A 2019 Chinese NLP competition solution that still pipelines along
A TensorFlow/BERT pipeline for schema-constrained entity and relation extraction, built for a 2019 Baidu competition and left as a reproducible artifact.

What it does
This is a two-stage pipeline for extracting subject-predicate-object triples from Chinese text. First, a multi-label BERT classifier guesses which relations a sentence might contain. Then a sequence-labeling BERT model finds the actual entity spans for those relations. The output is structured triples like (entity1, relation, entity2) that must obey a predefined schema — e.g., only a “图书作品” can be the subject of an “作者” relation.
The interesting bit The pipeline mirrors the architecture used by the winning team in the 2019 competition (89.3% F1), yet the README is admirably blunt about its own limits: training can be parallel, but inference must be strictly sequential. The schema constraint is the real task master — the model isn’t free-associating relations, it’s slot-filling against 50 predefined templates.
Key highlights
- Built on TensorFlow 1.12+ and Chinese BERT-base, with the usual BERT hyperparameters (2e-5 LR, 128 seq length)

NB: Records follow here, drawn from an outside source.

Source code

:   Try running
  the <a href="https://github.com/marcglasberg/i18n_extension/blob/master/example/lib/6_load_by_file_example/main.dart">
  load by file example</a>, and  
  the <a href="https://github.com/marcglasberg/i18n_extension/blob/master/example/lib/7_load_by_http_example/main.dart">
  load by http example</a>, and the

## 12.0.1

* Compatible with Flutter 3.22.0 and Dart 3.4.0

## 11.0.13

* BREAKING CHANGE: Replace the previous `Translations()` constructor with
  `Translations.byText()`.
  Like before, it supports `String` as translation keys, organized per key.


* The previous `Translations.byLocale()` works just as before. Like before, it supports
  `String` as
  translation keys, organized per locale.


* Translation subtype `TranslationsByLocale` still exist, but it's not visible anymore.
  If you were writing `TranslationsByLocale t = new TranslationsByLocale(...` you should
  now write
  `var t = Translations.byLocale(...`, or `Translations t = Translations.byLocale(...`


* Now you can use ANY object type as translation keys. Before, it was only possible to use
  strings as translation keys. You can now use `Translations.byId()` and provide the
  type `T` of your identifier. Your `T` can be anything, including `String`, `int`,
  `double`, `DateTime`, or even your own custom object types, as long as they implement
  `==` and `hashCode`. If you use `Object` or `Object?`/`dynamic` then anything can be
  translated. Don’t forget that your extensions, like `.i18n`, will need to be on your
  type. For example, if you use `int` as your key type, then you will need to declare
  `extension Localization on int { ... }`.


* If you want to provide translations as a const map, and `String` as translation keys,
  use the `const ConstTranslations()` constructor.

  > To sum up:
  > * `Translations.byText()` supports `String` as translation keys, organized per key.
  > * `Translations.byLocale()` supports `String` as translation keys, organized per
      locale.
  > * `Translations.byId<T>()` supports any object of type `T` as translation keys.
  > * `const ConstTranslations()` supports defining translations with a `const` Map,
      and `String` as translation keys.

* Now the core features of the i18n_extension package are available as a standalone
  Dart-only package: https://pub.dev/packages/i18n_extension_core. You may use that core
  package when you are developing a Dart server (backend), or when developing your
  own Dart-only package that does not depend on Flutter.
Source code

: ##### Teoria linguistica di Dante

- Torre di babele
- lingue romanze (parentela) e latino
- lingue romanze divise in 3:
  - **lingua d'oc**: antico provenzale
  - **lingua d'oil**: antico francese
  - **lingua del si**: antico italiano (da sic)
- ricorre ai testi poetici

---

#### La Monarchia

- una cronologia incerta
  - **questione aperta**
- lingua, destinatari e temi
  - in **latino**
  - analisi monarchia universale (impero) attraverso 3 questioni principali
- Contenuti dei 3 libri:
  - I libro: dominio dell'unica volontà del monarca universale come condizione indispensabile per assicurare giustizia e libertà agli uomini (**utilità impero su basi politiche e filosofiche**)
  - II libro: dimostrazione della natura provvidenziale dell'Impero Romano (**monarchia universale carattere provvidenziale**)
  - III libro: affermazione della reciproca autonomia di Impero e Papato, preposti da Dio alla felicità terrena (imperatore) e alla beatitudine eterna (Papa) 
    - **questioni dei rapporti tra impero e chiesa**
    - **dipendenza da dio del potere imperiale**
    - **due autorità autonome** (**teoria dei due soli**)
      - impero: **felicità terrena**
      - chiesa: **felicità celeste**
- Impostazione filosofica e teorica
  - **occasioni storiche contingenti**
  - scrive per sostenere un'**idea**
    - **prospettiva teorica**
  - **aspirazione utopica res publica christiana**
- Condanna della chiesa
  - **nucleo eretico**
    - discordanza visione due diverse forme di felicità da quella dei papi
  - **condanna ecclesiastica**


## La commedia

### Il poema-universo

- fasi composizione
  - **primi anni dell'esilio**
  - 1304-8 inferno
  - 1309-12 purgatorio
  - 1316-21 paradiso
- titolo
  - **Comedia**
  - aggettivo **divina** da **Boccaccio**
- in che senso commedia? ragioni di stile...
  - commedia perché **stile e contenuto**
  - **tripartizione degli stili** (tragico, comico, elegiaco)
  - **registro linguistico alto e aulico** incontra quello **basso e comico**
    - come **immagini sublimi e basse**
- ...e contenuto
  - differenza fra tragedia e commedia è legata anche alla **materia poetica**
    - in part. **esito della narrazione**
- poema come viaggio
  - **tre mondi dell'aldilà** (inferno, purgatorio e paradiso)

- Targets the SKE dataset: 430K triples, 210K sentences, 50 schemas drawn from Baidu Baike and feed text
- Published results top out around 79.7% F1 — solid but not championship-grade
- Includes data prep scripts, evaluation utilities, and a direct link to the winning team’s report for comparison
- README is bilingual and notably honest about data availability (“There is no longer a raw data download”)
Caveats
- Requires TensorFlow 1.x, which is now firmly in maintenance territory
- Raw competition data is no longer officially available; contact the author directly if you want to reproduce
- Inference is explicitly sequential, not end-to-end — you run classification, convert outputs, then run labeling
Verdict Worth studying if you’re building schema-constrained Chinese IE systems or need a concrete BERT pipeline reference from the pre-transformers-as-platforms era. Skip it if you need modern PyTorch, multilingual support, or an actively maintained codebase.